Exercise goal: Each record must be retyped in full. No character may differ.
==== Extracted records
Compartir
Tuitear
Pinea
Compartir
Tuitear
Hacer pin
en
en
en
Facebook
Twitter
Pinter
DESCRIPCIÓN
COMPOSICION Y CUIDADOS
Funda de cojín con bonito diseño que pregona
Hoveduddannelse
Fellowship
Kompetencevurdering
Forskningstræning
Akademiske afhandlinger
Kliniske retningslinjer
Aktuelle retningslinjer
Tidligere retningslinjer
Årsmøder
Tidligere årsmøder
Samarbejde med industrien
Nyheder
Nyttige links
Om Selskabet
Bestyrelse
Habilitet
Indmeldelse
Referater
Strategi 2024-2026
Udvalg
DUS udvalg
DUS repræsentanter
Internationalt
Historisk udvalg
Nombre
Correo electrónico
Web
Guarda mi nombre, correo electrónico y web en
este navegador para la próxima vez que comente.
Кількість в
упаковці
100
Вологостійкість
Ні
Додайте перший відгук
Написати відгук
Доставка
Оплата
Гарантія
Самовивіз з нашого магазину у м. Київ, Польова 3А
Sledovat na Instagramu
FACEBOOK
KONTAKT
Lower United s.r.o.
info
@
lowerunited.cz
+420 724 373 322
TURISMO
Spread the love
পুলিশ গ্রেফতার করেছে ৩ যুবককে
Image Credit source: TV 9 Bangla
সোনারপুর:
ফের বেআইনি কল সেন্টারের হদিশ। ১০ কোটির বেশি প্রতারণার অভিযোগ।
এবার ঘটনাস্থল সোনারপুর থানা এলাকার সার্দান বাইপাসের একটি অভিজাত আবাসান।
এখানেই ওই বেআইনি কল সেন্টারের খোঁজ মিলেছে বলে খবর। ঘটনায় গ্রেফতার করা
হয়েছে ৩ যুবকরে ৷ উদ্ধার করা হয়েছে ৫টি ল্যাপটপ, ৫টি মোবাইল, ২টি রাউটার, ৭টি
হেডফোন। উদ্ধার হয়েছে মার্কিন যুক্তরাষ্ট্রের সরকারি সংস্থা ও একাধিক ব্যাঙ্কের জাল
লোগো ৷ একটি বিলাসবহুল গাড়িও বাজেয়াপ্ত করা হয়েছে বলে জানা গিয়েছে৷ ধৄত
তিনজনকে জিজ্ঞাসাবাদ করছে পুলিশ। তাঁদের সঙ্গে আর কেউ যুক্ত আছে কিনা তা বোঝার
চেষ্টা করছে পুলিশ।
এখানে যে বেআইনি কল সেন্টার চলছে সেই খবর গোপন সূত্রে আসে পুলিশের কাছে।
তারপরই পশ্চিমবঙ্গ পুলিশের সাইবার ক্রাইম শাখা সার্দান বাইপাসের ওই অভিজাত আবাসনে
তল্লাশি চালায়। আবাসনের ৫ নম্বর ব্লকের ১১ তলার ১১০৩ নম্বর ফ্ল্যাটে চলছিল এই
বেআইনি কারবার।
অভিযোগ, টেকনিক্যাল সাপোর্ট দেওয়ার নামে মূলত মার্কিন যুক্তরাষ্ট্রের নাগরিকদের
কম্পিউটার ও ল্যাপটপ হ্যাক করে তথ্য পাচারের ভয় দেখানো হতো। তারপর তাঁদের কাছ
========
Output of the task:
Compartir
Tuitear
Pinea
Compartir
Tuitear
Hacer pin
en
en
en
Facebook
Twitter
Pinter
DESCRIPCIÓN
COMPOSICION Y CUIDADOS
Funda de cojín con bonito diseño que pregona
Hoveduddannelse
Fellowship
Kompetencevurdering
Forskningstræning
Akademiske afhandlinger
Kliniske retningslinjer
Aktuelle retningslinjer
Tidligere retningslinjer
Årsmøder
Tidligere årsmøder
Samarbejde med industrien
Nyheder
Nyttige links
Om Selskabet
Bestyrelse
Habilitet
Indmeldelse
Referater
Strategi 2024-2026
Udvalg
DUS udvalg
DUS repræsentanter
Internationalt
Historisk udvalg
Nombre
Correo electrónico
Web
Guarda mi nombre, correo electrónico y web en
este navegador para la próxima vez que comente.
Кількість в
упаковці
100
Вологостійкість
Ні
Додайте перший відгук
Написати відгук
Доставка
Оплата
Гарантія
Самовивіз з нашого магазину у м. Київ, Польова 3А
Sledovat na Instagramu
FACEBOOK
KONTAKT
Lower United s.r.o.
info
@
lowerunited.cz
+420 724 373 322
TURISMO
Spread the love
পুলিশ গ্রেফতার করেছে ৩ যুবককে
Image Credit source: TV 9 Bangla
সোনারপুর:
ফের বেআইনি কল সেন্টারের হদিশ। ১০ কোটির বেশি প্রতারণার অভিযোগ।
এবার ঘটনাস্থল সোনারপুর থানা এলাকার সার্দান বাইপাসের একটি অভিজাত আবাসান।
এখানেই ওই বেআইনি কল সেন্টারের খোঁজ মিলেছে বলে খবর। ঘটনায় গ্রেফতার করা
হয়েছে ৩ যুবকরে ৷ উদ্ধার করা হয়েছে ৫টি ল্যাপটপ, ৫টি মোবাইল, ২টি রাউটার, ৭টি
হেডফোন। উদ্ধার হয়েছে মার্কিন যুক্তরাষ্ট্রের সরকারি সংস্থা ও একাধিক ব্যাঙ্কের জাল
লোগো ৷ একটি বিলাসবহুল গাড়িও বাজেয়াপ্ত করা হয়েছে বলে জানা গিয়েছে৷ ধৄত
তিনজনকে জিজ্ঞাসাবাদ করছে পুলিশ। তাঁদের সঙ্গে আর কেউ যুক্ত আছে কিনা তা বোঝার
চেষ্টা করছে পুলিশ।
এখানে যে বেআইনি কল সেন্টার চলছে সেই খবর গোপন সূত্রে আসে পুলিশের কাছে।
তারপরই পশ্চিমবঙ্গ পুলিশের সাইবার ক্রাইম শাখা সার্দান বাইপাসের ওই অভিজাত আবাসনে
তল্লাশি চালায়। আবাসনের ৫ নম্বর ব্লকের ১১ তলার ১১০৩ নম্বর ফ্ল্যাটে চলছিল এই
বেআইনি কারবার।
অভিযোগ, টেকনিক্যাল সাপোর্ট দেওয়ার নামে মূলত মার্কিন যুক্তরাষ্ট্রের নাগরিকদের
কম্পিউটার ও ল্যাপটপ হ্যাক করে তথ্য পাচারের ভয় দেখানো হতো। তারপর তাঁদের কাছ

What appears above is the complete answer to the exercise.